Limberlost Place, one of Ontario’s first mass timber, net-zero carbon emissions institutional building, has now reached the highest point in its construction. The final wood and steel beams were installed in the 10-storey facility located at George Brown College’s (GBC’s) Waterfront campus in Toronto.
To celebrate the topping off milestone, PCL Construction, other project partners, and the trades workforce signed a beam earlier this summer before it was lifted into place at the top of the building.
Limberlost Place’s structure was completed using an intricate installation method including a sequence where each mass timber column and cross-laminated slab band would be placed. The structure includes three, three-storey mass timber columns, which are among some of the largest in North America, and 139 cross-laminated timber (CLT) and concrete composite slab bands. The slab bands were piled in order of installation, indicating the exact spot where each timber piece would be installed in the building.
Weighing 7,711 kg (17,000 lbs) each, approximately 1,190 CLT pieces in the structure were prepared with kerf plates, screws, rebar, concrete, M&E sleeves, roof anchors, and column bases. Glue-laminated mass timber (GLT) pieces, 571 of them, were also used in the building.
The total volume of CLT used in the building is 3,310 m3 (116,892 cf), while the total volume of GLT is 822 m3 (29,029 cf). The structure also uses 850 m3 (206,5915 cf) of concrete, while the building Li has more than 22,306 unique steel components.
Topping off signifies the move to finish work on the exterior envelope, starting the interior fit-up (including the installation of other mass timber pieces, such as the learning landscape feature stairs), and commissioning the building.
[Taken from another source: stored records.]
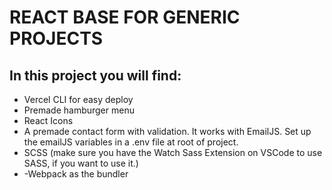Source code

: # REACT BASE FOR GENERIC PROJECTS

## In this project you will find:

- Vercel CLI for easy deploy
- Premade hamburger menu
- React Icons
- A premade contact form with validation. It works with EmailJS. Set up the emailJS variables in a .env file at root of project.
- SCSS (make sure you have the Watch Sass Extension on VSCode to use SASS, if you want to use it.)
- -Webpack as the bundler
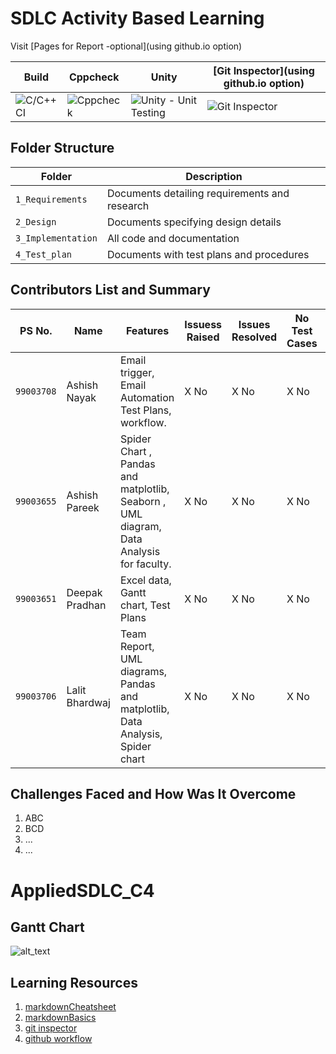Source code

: # SDLC Activity Based Learning

Visit [Pages for Report -optional](using github.io option)

Build | Cppcheck | Unity | [Git Inspector](using github.io option)
------|----------|-------|--------------
![C/C++ CI](Badgelink) | ![Cppcheck](Badgelink) | ![Unity - Unit Testing](Badgelink) | ![Git Inspector](Badgelink)


## Folder Structure
Folder             | Description
-------------------| -----------------------------------------
`1_Requirements`   | Documents detailing requirements and research
`2_Design`         | Documents specifying design details
`3_Implementation` | All code and documentation
`4_Test_plan`      | Documents with test plans and procedures

## Contributors List and Summary

PS No. |  Name   |    Features    | Issuess Raised |Issues Resolved|No Test Cases|Test Case Pass
-------|---------|----------------|----------------|---------------|-------------|--------------
`99003708` | Ashish Nayak  | Email trigger, Email Automation Test Plans, workflow.   | X No     | X No   |X No   |X No     
`99003655` | Ashish Pareek  | Spider Chart , Pandas and matplotlib, Seaborn , UML diagram, Data Analysis for faculty.   | X No     | X No   |X No   |X No     
`99003651` | Deepak Pradhan  | Excel data, Gantt chart, Test Plans  | X No     | X No   |X No   |X No     
`99003706` | Lalit Bhardwaj  | Team Report, UML diagrams, Pandas and matplotlib, Data Analysis, Spider chart | X No     | X No   |X No   |X No     


## Challenges Faced and How Was It Overcome

1. ABC
2. BCD
3. ...
4. ...


# AppliedSDLC_C4


## Gantt Chart

![alt_text](https://github.com/99003655/AppliedSDLC_C4/blob/main/Gantt%20Chart.png)

## Learning Resources
1. [markdownCheatsheet](https://github.com/adam-p/markdown-here/wiki/Markdown-Cheatsheet)
2. [markdownBasics](https://guides.github.com/features/mastering-markdown/)
3. [git inspector](https://github.com/ejwa/gitinspector.git)
4. [github workflow](https://docs.github.com/en/actions/learn-github-action)
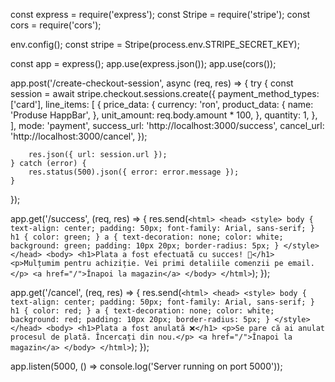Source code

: const express = require('express');
const Stripe = require('stripe');
const cors = require('cors');

env.config();
const stripe = Stripe(process.env.STRIPE_SECRET_KEY);

const app = express();
app.use(express.json());
app.use(cors());

app.post('/create-checkout-session', async (req, res) => {
    try {
        const session = await stripe.checkout.sessions.create({
            payment_method_types: ['card'],
            line_items: [
                {
                    price_data: {
                        currency: 'ron',
                        product_data: {
                            name: 'Produse HappBar',
                        },
                        unit_amount: req.body.amount * 100,
                    },
                    quantity: 1,
                },
            ],
            mode: 'payment',
            success_url: 'http://localhost:3000/success',
            cancel_url: 'http://localhost:3000/cancel',
        });

        res.json({ url: session.url });
    } catch (error) {
        res.status(500).json({ error: error.message });
    }
});

app.get('/success', (req, res) => {
    res.send(`
        <html>
        <head>
            <style>
                body { text-align: center; padding: 50px; font-family: Arial, sans-serif; }
                h1 { color: green; }
                a { text-decoration: none; color: white; background: green; padding: 10px 20px; border-radius: 5px; }
            </style>
        </head>
        <body>
            <h1>Plata a fost efectuată cu succes! 🎉</h1>
            <p>Mulțumim pentru achiziție. Vei primi detaliile comenzii pe email.</p>
            <a href="/">Înapoi la magazin</a>
        </body>
        </html>
    `);
});

app.get('/cancel', (req, res) => {
    res.send(`
        <html>
        <head>
            <style>
                body { text-align: center; padding: 50px; font-family: Arial, sans-serif; }
                h1 { color: red; }
                a { text-decoration: none; color: white; background: red; padding: 10px 20px; border-radius: 5px; }
            </style>
        </head>
        <body>
            <h1>Plata a fost anulată ❌</h1>
            <p>Se pare că ai anulat procesul de plată. Încercați din nou.</p>
            <a href="/">Înapoi la magazin</a>
        </body>
        </html>
    `);
});

app.listen(5000, () => console.log('Server running on port 5000'));
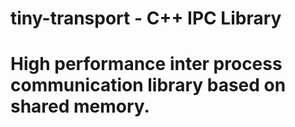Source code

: # tiny-transport - C++ IPC Library

# High performance inter process communication library based on shared memory.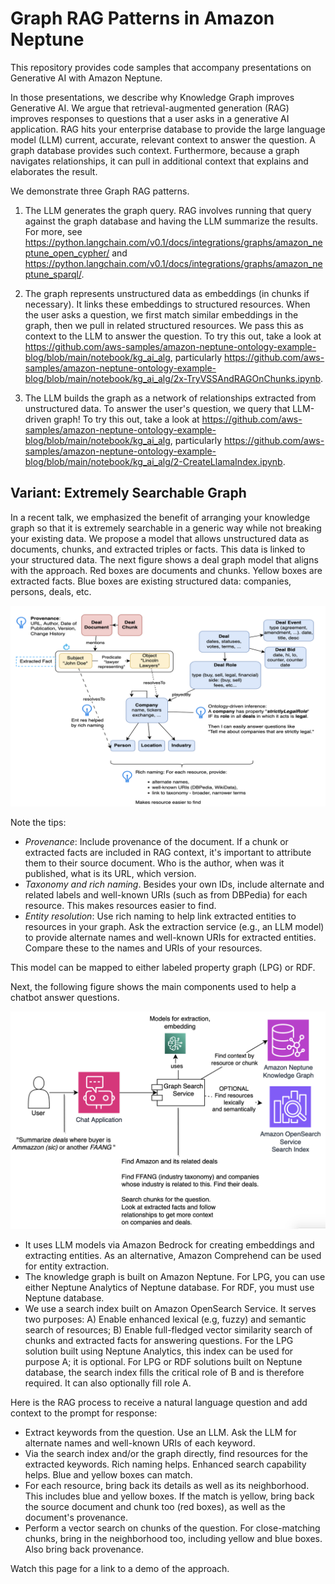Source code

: # Graph RAG Patterns in Amazon Neptune
This repository provides code samples that accompany presentations on Generative AI with Amazon Neptune. 

In those presentations, we describe why Knowledge Graph improves Generative AI. We argue that retrieval-augmented generation (RAG) improves responses to questions that a user asks in a generative AI application. RAG hits your enterprise database to provide the large language model (LLM) current, accurate, relevant context to answer the question. A graph database provides such context. Furthermore, because a graph navigates relationships, it can pull in additional context that explains and elaborates the result. 

We demonstrate three Graph RAG patterns. 

1. The LLM generates the graph query. RAG involves running that query against the graph database and having the LLM summarize the results. For more, see <https://python.langchain.com/v0.1/docs/integrations/graphs/amazon_neptune_open_cypher/> and <https://python.langchain.com/v0.1/docs/integrations/graphs/amazon_neptune_sparql/>.

2. The graph represents unstructured data as embeddings (in chunks if necessary). It links these embeddings to structured resources. When the user asks a question, we first match similar embeddings in the graph, then we pull in related structured resources. We pass this as context to the LLM to answer the question. To try this out, take a look at <https://github.com/aws-samples/amazon-neptune-ontology-example-blog/blob/main/notebook/kg_ai_alg>, particularly <https://github.com/aws-samples/amazon-neptune-ontology-example-blog/blob/main/notebook/kg_ai_alg/2x-TryVSSAndRAGOnChunks.ipynb>.

3. The LLM builds the graph as a network of relationships extracted from unstructured data. To answer the user's question, we query that LLM-driven graph! To try this out, take a look at <https://github.com/aws-samples/amazon-neptune-ontology-example-blog/blob/main/notebook/kg_ai_alg>, particularly <https://github.com/aws-samples/amazon-neptune-ontology-example-blog/blob/main/notebook/kg_ai_alg/2-CreateLlamaIndex.ipynb>.

## Variant: Extremely Searchable Graph

In a recent talk, we emphasized the benefit of arranging your knowledge graph so that it is extremely searchable in a generic way while not breaking your existing data. We propose a model that allows unstructured data as documents, chunks, and extracted triples or facts. This data is linked to your structured data. The next figure shows a deal graph model that aligns with the approach. Red boxes are documents and chunks. Yellow boxes are extracted facts. Blue boxes are existing structured data: companies, persons, deals, etc.

![Deal model](images/xsmodel.png)

Note the tips:
- *Provenance*: Include provenance of the document. If a chunk or extracted facts are included in RAG context, it's important to attribute them to their source document. Who is the author, when was it published, what is its URL, which version.
- *Taxonomy and rich naming*. Besides your own IDs, include alternate and related labels and well-known URIs (such as from DBPedia) for each resource. This makes resources easier to find.
- *Entity resolution*: Use rich naming to help link extracted entities to resources in your graph. Ask the extraction service (e.g., an LLM model) to provide alternate names and well-known URIs for extracted entities. Compare these to the names and URIs of your resources.

This model can be mapped to either labeled property graph (LPG) or RDF.

Next, the following figure shows the main components used to help a chatbot answer questions.

![Deal query](images/xsquery.png)

- It uses LLM models via Amazon Bedrock for creating embeddings and extracting entities. As an alternative, Amazon Comprehend can be used for entity extraction.
- The knowledge graph is built on Amazon Neptune. For LPG, you can use either Neptune Analytics of Neptune database. For RDF, you must use Neptune database.
- We use a search index built on Amazon OpenSearch Service. It serves two purposes: A) Enable enhanced lexical (e.g, fuzzy) and semantic search of resources; B) Enable full-fledged vector similarity search of chunks and extracted facts for answering questions. For the LPG solution built using Neptune Analytics, this index can be used for purpose A; it is optional. For LPG or RDF solutions built on Neptune database, the search index fills the critical role of B and is therefore required. It can also optionally fill role A.

Here is the RAG process to receive a natural language question and add context to the prompt for response:

- Extract keywords from the question. Use an LLM. Ask the LLM for alternate names and well-known URIs of each keyword.
- Via the search index and/or the graph directly, find resources for the extracted keywords. Rich naming helps. Enhanced search capability helps. Blue and yellow boxes can match.
- For each resource, bring back its details as well as its neighborhood. This includes blue and yellow boxes. If the match is yellow, bring back the source document and chunk too (red boxes), as well as the document's provenance.
- Perform a vector search on chunks of the question. For close-matching chunks, bring in the neighborhood too, including yellow and blue boxes. Also bring back provenance.

Watch this page for a link to a demo of the approach.

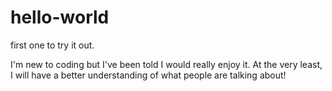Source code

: # hello-world
first one to try it out.

I'm new to coding but I've been told I would really enjoy it. At the very least, I will have a better understanding of what people are talking about! 
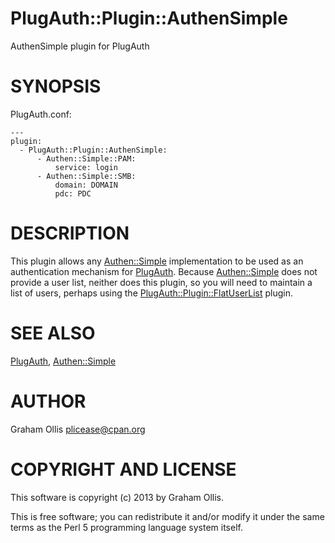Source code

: # PlugAuth::Plugin::AuthenSimple

AuthenSimple plugin for PlugAuth

# SYNOPSIS

PlugAuth.conf:

    ---
    plugin:
      - PlugAuth::Plugin::AuthenSimple:
          - Authen::Simple::PAM:
              service: login
          - Authen::Simple::SMB:
              domain: DOMAIN
              pdc: PDC

# DESCRIPTION

This plugin allows any [Authen::Simple](http://search.cpan.org/perldoc?Authen::Simple) implementation to be used as an 
authentication mechanism for [PlugAuth](http://search.cpan.org/perldoc?PlugAuth).  Because [Authen::Simple](http://search.cpan.org/perldoc?Authen::Simple) 
does not provide a user list, neither does this plugin, so you will need 
to maintain a list of users, perhaps using the 
[PlugAuth::Plugin::FlatUserList](http://search.cpan.org/perldoc?PlugAuth::Plugin::FlatUserList) plugin.

# SEE ALSO

[PlugAuth](http://search.cpan.org/perldoc?PlugAuth), [Authen::Simple](http://search.cpan.org/perldoc?Authen::Simple)

# AUTHOR

Graham Ollis <plicease@cpan.org>

# COPYRIGHT AND LICENSE

This software is copyright (c) 2013 by Graham Ollis.

This is free software; you can redistribute it and/or modify it under
the same terms as the Perl 5 programming language system itself.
Designed by Acton Ostry Architects and Moriyama Teshima Architects with PCL Construction managing construction, Limberlost Place will be home to GBC’s schools of architectural studies and computer technology, and the Brookfield Sustainability Institute (BSI). Its internationally award-winning design and construction surpasses the Toronto Green Standard (TGS) for reduced carbon emissions and is changing national and provincial building codes for tall mass timber buildings, especially those that are more than six storeys.